Se pensiamo alle donne della letteratura americana dell’Ottocento, la scrittrice che fulminea appare nella nostra immaginazione è la figura apparentemente pacata e rassicurante di Louisa May-Alcott, autrice del celebre romanzo di formazione Piccole Donne (1868), la storia moralmente edificante della famiglia March che ha accompagnato l’infanzia e l’adolescenza di generazioni di ragazze in tutto il mondo. Alcott – che è cresciuta nella sfera d’influenza emersoniana di Concord, a Boston – è entrata direttamente nel canone americano per aver celebrato valori sociali “sani” degli Stati Uniti: un’etica del lavoro inflessibile, l’integrità morale e quella self-reliance propugnata da Emerson, che è diventata un pilastro della cultura americana, quella fiducia incrollabile nelle proprie capacità e nella propria volontà. Uno dei tratti più progressisti e rivoluzionari della storia di Piccole Donne è anche la sisterhood, quel rapporto speciale di solidarietà e interdipendenza che definisce l’identità delle quattro protagoniste e la modernità della storia.
Troppo spesso marginalizzata nel suo impegno pedagogico, il ritratto che viene fatto della scrittrice è sempre molto luminoso, quasi lezioso, come di una filantropa, completamente dedita ad attività altruistiche (crebbe nell’utopismo sociale del padre, fu un’abolizionista e un’attivista dei diritti umani). Ci si dimentica che anche Alcott esercitò le sue doti nella letteratura gotica e nella scrittura delle cosiddette “lurid stories”. Proprio come l’eroina di Piccole Donne, Jo, insofferente al moralismo e al perbenismo e con molta voglia di sperimentare, anche Alcott scrisse racconti di paura, sotto lo pseudonimo maschile di A. M. Barnard. Anzi, Alcott dichiarò anche che la sua naturale predisposizione fosse proprio per queste narrazioni sensazionaliste, al di fuori della “rispettabilità” in cui purtroppo poi fu intrappolata. Probabilmente l’uso di uno pseudonimo le fu utilissimo per proteggersi dal giudizio familiare.

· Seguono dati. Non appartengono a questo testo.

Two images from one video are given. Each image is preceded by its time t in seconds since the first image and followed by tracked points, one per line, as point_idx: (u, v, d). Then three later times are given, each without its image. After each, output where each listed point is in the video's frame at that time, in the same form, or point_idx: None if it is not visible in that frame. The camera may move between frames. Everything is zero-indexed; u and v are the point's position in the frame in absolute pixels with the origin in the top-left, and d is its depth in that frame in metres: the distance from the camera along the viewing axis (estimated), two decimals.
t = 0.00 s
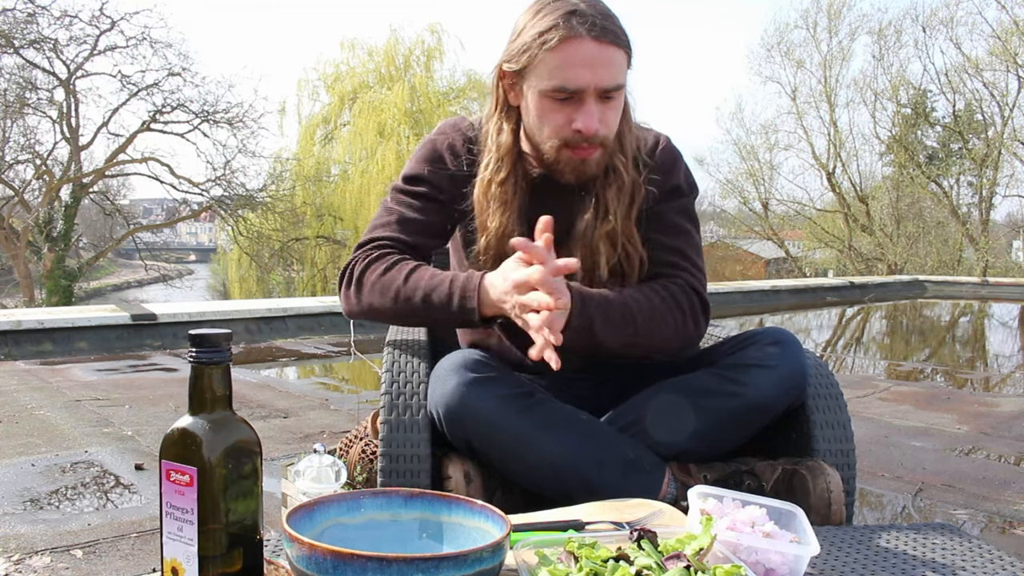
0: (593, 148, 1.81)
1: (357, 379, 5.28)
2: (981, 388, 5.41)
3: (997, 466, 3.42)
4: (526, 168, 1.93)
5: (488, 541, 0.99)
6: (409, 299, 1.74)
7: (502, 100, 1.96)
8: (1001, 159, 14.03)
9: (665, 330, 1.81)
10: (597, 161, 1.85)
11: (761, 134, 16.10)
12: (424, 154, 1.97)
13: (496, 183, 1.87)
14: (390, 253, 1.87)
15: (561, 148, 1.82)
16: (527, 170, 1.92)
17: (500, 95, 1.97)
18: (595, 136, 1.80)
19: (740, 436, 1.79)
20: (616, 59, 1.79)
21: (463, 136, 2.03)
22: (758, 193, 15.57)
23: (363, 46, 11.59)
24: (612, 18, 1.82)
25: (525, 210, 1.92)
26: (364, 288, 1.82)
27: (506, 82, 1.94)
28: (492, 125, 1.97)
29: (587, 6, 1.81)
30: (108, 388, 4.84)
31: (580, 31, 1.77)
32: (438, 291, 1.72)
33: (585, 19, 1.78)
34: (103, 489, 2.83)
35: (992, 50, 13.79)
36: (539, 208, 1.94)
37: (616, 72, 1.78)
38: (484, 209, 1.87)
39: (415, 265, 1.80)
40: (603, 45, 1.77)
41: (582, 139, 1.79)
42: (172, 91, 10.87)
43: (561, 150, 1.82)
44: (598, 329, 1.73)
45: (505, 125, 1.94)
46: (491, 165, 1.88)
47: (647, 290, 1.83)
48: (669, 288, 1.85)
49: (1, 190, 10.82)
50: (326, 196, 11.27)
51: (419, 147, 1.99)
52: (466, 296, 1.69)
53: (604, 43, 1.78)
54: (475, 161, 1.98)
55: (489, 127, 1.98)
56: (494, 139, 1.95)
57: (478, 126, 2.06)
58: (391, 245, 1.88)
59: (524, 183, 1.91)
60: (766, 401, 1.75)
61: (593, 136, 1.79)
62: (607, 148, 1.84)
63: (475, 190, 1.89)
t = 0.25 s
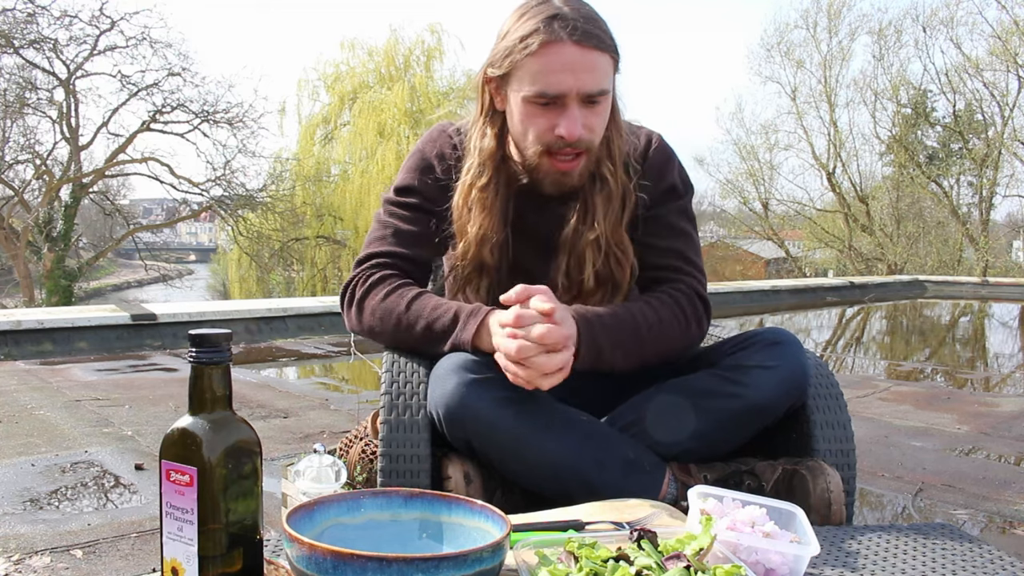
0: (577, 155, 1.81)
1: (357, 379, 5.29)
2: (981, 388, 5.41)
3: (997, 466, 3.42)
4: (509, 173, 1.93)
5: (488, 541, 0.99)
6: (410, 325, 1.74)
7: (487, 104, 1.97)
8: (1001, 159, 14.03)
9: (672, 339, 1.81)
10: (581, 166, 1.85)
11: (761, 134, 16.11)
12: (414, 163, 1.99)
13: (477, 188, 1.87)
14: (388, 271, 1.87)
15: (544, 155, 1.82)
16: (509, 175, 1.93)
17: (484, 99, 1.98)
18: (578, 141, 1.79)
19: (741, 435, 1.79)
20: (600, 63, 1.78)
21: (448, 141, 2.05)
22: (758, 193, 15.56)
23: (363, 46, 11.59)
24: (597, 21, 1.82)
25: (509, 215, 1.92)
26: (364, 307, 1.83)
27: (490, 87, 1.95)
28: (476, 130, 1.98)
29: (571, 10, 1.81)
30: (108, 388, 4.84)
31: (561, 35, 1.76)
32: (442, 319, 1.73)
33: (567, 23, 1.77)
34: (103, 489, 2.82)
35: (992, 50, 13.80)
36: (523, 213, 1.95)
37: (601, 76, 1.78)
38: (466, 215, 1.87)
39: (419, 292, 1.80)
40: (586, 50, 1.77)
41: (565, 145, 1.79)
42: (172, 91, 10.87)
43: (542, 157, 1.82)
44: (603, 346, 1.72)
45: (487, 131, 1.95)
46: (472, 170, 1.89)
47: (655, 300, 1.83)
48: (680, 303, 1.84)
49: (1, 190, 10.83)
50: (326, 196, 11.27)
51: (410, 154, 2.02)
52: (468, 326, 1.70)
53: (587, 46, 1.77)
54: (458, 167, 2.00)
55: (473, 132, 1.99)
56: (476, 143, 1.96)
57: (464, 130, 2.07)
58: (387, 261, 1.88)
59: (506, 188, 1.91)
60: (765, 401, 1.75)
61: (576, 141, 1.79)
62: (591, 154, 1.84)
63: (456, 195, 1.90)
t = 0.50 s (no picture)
0: (568, 154, 1.82)
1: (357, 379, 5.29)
2: (981, 388, 5.41)
3: (997, 466, 3.42)
4: (500, 174, 1.94)
5: (488, 541, 0.99)
6: (414, 324, 1.74)
7: (478, 105, 1.98)
8: (1001, 158, 14.04)
9: (672, 342, 1.80)
10: (573, 165, 1.85)
11: (761, 135, 16.12)
12: (411, 168, 2.01)
13: (469, 189, 1.89)
14: (392, 274, 1.87)
15: (536, 154, 1.82)
16: (500, 175, 1.94)
17: (475, 99, 1.99)
18: (569, 140, 1.80)
19: (741, 435, 1.79)
20: (590, 62, 1.78)
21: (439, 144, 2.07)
22: (758, 193, 15.53)
23: (363, 46, 11.59)
24: (586, 19, 1.82)
25: (501, 215, 1.93)
26: (369, 312, 1.83)
27: (481, 87, 1.96)
28: (467, 131, 1.99)
29: (560, 9, 1.81)
30: (108, 388, 4.84)
31: (552, 33, 1.76)
32: (446, 316, 1.72)
33: (558, 22, 1.77)
34: (103, 489, 2.82)
35: (992, 49, 13.79)
36: (515, 212, 1.96)
37: (591, 75, 1.78)
38: (457, 217, 1.88)
39: (423, 293, 1.79)
40: (576, 48, 1.77)
41: (556, 144, 1.79)
42: (172, 91, 10.88)
43: (533, 156, 1.83)
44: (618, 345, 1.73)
45: (478, 133, 1.96)
46: (463, 172, 1.91)
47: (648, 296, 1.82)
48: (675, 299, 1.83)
49: (1, 189, 10.83)
50: (326, 196, 11.26)
51: (404, 158, 2.04)
52: (473, 322, 1.69)
53: (578, 45, 1.77)
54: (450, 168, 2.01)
55: (463, 132, 2.00)
56: (467, 144, 1.97)
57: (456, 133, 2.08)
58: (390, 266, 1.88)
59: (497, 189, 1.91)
60: (765, 401, 1.74)
61: (567, 139, 1.79)
62: (583, 152, 1.84)
63: (449, 196, 1.92)
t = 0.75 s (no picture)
0: (569, 156, 1.82)
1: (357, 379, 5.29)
2: (981, 388, 5.42)
3: (997, 466, 3.43)
4: (494, 175, 1.94)
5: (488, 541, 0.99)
6: (417, 325, 1.74)
7: (474, 107, 1.98)
8: (1001, 159, 14.05)
9: (711, 316, 1.82)
10: (572, 168, 1.85)
11: (761, 134, 16.12)
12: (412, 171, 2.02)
13: (458, 190, 1.89)
14: (394, 277, 1.87)
15: (536, 155, 1.82)
16: (494, 177, 1.94)
17: (470, 101, 1.99)
18: (569, 143, 1.80)
19: (742, 435, 1.79)
20: (593, 65, 1.79)
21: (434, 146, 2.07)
22: (758, 193, 15.50)
23: (363, 46, 11.59)
24: (588, 24, 1.83)
25: (494, 216, 1.92)
26: (370, 313, 1.83)
27: (478, 89, 1.96)
28: (461, 132, 1.99)
29: (563, 12, 1.81)
30: (108, 388, 4.84)
31: (555, 36, 1.77)
32: (450, 319, 1.73)
33: (561, 24, 1.78)
34: (103, 489, 2.83)
35: (992, 50, 13.80)
36: (508, 213, 1.95)
37: (594, 78, 1.78)
38: (449, 217, 1.88)
39: (426, 296, 1.80)
40: (579, 52, 1.77)
41: (556, 146, 1.79)
42: (172, 91, 10.89)
43: (535, 158, 1.83)
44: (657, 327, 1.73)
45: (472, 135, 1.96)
46: (455, 173, 1.90)
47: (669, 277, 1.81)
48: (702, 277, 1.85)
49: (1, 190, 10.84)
50: (326, 196, 11.26)
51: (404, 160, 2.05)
52: (477, 325, 1.70)
53: (582, 49, 1.78)
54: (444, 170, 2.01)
55: (458, 134, 2.00)
56: (461, 147, 1.96)
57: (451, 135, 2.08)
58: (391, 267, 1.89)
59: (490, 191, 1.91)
60: (766, 400, 1.75)
61: (567, 141, 1.79)
62: (582, 155, 1.84)
63: (438, 197, 1.91)
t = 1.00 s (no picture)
0: (577, 160, 1.81)
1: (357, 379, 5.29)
2: (981, 388, 5.41)
3: (997, 466, 3.42)
4: (500, 180, 1.94)
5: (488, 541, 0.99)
6: (416, 327, 1.73)
7: (478, 112, 1.99)
8: (1001, 159, 14.05)
9: (790, 297, 1.79)
10: (580, 172, 1.84)
11: (761, 134, 16.12)
12: (415, 174, 2.01)
13: (467, 197, 1.88)
14: (394, 278, 1.86)
15: (544, 160, 1.82)
16: (499, 182, 1.94)
17: (475, 106, 1.99)
18: (577, 147, 1.79)
19: (742, 435, 1.78)
20: (599, 68, 1.79)
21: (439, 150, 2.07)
22: (758, 193, 15.46)
23: (363, 46, 11.58)
24: (594, 27, 1.83)
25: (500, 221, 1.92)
26: (369, 315, 1.82)
27: (484, 93, 1.97)
28: (466, 137, 1.99)
29: (568, 17, 1.82)
30: (108, 388, 4.84)
31: (561, 40, 1.78)
32: (449, 321, 1.71)
33: (567, 28, 1.79)
34: (102, 489, 2.82)
35: (992, 49, 13.79)
36: (515, 217, 1.94)
37: (600, 82, 1.79)
38: (456, 222, 1.87)
39: (425, 298, 1.79)
40: (585, 55, 1.78)
41: (564, 151, 1.79)
42: (172, 91, 10.89)
43: (542, 163, 1.82)
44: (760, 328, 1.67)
45: (478, 140, 1.96)
46: (461, 179, 1.90)
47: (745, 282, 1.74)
48: (766, 260, 1.83)
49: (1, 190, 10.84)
50: (326, 196, 11.25)
51: (407, 163, 2.05)
52: (476, 326, 1.68)
53: (587, 53, 1.78)
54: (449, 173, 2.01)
55: (463, 139, 2.00)
56: (466, 152, 1.96)
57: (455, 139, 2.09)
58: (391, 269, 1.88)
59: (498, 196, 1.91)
60: (767, 400, 1.74)
61: (576, 146, 1.79)
62: (589, 159, 1.83)
63: (447, 204, 1.90)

Questi racconti – come Behind the Mask: or A Woman’s Power (1866) – mostrano un lato molto insolito non solo della scrittrice ma anche della tipica moralità delle protagoniste femminili dell’epoca. Qui c’è una descrizione esplicita di follia, seduzioni, manipolazioni e vizi proibiti. È come se in questa cornice narrativa, l’autrice si sentisse più libera di ritrarre un diverso tipo di femminilità, un doppione pericoloso che si cela, appunto, “dietro la maschera” e che segnala il lato represso e ignoto di ogni donna.
È possibile, quindi, che nella letteratura di genere, considerata “meno degna”, le scrittrici abbiano trovato un rifugio in cui sentirsi più legittimate nel mostrare un carattere più eversivo e ribelle?